Stored items

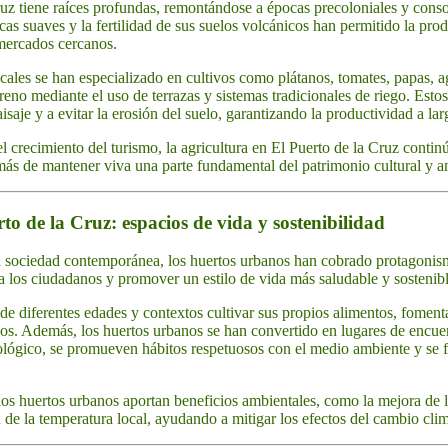
ruz tiene raíces profundas, remontándose a épocas precoloniales y conso
as suaves y la fertilidad de sus suelos volcánicos han permitido la pro
 mercados cercanos.
ocales se han especializado en cultivos como plátanos, tomates, papas, a
erreno mediante el uso de terrazas y sistemas tradicionales de riego. Est
aisaje y a evitar la erosión del suelo, garantizando la productividad a lar
el crecimiento del turismo, la agricultura en El Puerto de la Cruz conti
más de mantener viva una parte fundamental del patrimonio cultural y a
o de la Cruz: espacios de vida y sostenibilidad
la sociedad contemporánea, los huertos urbanos han cobrado protagoni
 a los ciudadanos y promover un estilo de vida más saludable y sostenibl
de diferentes edades y contextos cultivar sus propios alimentos, foment
s. Además, los huertos urbanos se han convertido en lugares de encuen
ológico, se promueven hábitos respetuosos con el medio ambiente y se f
los huertos urbanos aportan beneficios ambientales, como la mejora de la
 de la temperatura local, ayudando a mitigar los efectos del cambio clim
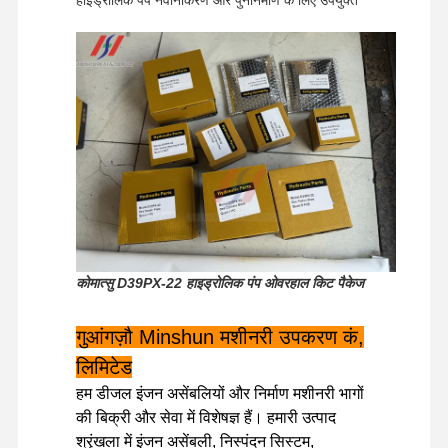
कोमात्सु D39PX-22 हाइड्रोलिक पंप ओवरहाल किट पैकेज
गुआंगज़ौ Minshun मशीनरी उपकरण कं,
लिमिटेड
घर
उत्पादों
वीआर शो
हमारे बारे में
हम डीजल इंजन असेंबलियों और निर्माण मशीनरी भागों
की बिक्री और सेवा में विशेषज्ञ हैं। हमारी उत्पाद
श्रृंखला में इंजन असेंबली, निस्पंदन सिस्टम,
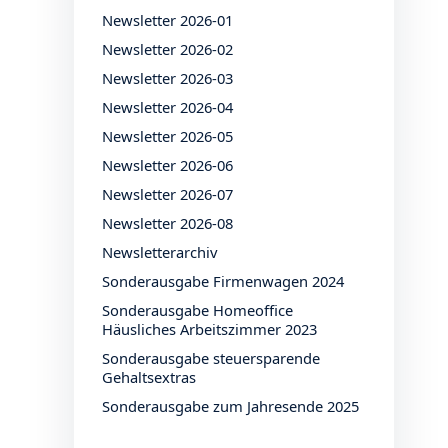
Newsletter 2026-01
Newsletter 2026-02
Newsletter 2026-03
Newsletter 2026-04
Newsletter 2026-05
Newsletter 2026-06
Newsletter 2026-07
Newsletter 2026-08
Newsletterarchiv
Sonderausgabe Firmenwagen 2024
Sonderausgabe Homeoffice
Häusliches Arbeitszimmer 2023
Sonderausgabe steuersparende
Gehaltsextras
Sonderausgabe zum Jahresende 2025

● **WHAT TO PRODUCE**
Each line of the data above must be repeated exactly, images excluded.

● **ANSWER TO THE EXERCISE**
ruz tiene raíces profundas, remontándose a épocas precoloniales y conso
as suaves y la fertilidad de sus suelos volcánicos han permitido la pro
 mercados cercanos.
ocales se han especializado en cultivos como plátanos, tomates, papas, a
erreno mediante el uso de terrazas y sistemas tradicionales de riego. Est
aisaje y a evitar la erosión del suelo, garantizando la productividad a lar
el crecimiento del turismo, la agricultura en El Puerto de la Cruz conti
más de mantener viva una parte fundamental del patrimonio cultural y a
o de la Cruz: espacios de vida y sostenibilidad
la sociedad contemporánea, los huertos urbanos han cobrado protagoni
 a los ciudadanos y promover un estilo de vida más saludable y sostenibl
de diferentes edades y contextos cultivar sus propios alimentos, foment
s. Además, los huertos urbanos se han convertido en lugares de encuen
ológico, se promueven hábitos respetuosos con el medio ambiente y se f
los huertos urbanos aportan beneficios ambientales, como la mejora de la
 de la temperatura local, ayudando a mitigar los efectos del cambio clim
कोमात्सु D39PX-22 हाइड्रोलिक पंप ओवरहाल किट पैकेज
गुआंगज़ौ Minshun मशीनरी उपकरण कं,
लिमिटेड
घर
उत्पादों
वीआर शो
हमारे बारे में
हम डीजल इंजन असेंबलियों और निर्माण मशीनरी भागों
की बिक्री और सेवा में विशेषज्ञ हैं। हमारी उत्पाद
श्रृंखला में इंजन असेंबली, निस्पंदन सिस्टम,
Newsletter 2026-01
Newsletter 2026-02
Newsletter 2026-03
Newsletter 2026-04
Newsletter 2026-05
Newsletter 2026-06
Newsletter 2026-07
Newsletter 2026-08
Newsletterarchiv
Sonderausgabe Firmenwagen 2024
Sonderausgabe Homeoffice
Häusliches Arbeitszimmer 2023
Sonderausgabe steuersparende
Gehaltsextras
Sonderausgabe zum Jahresende 2025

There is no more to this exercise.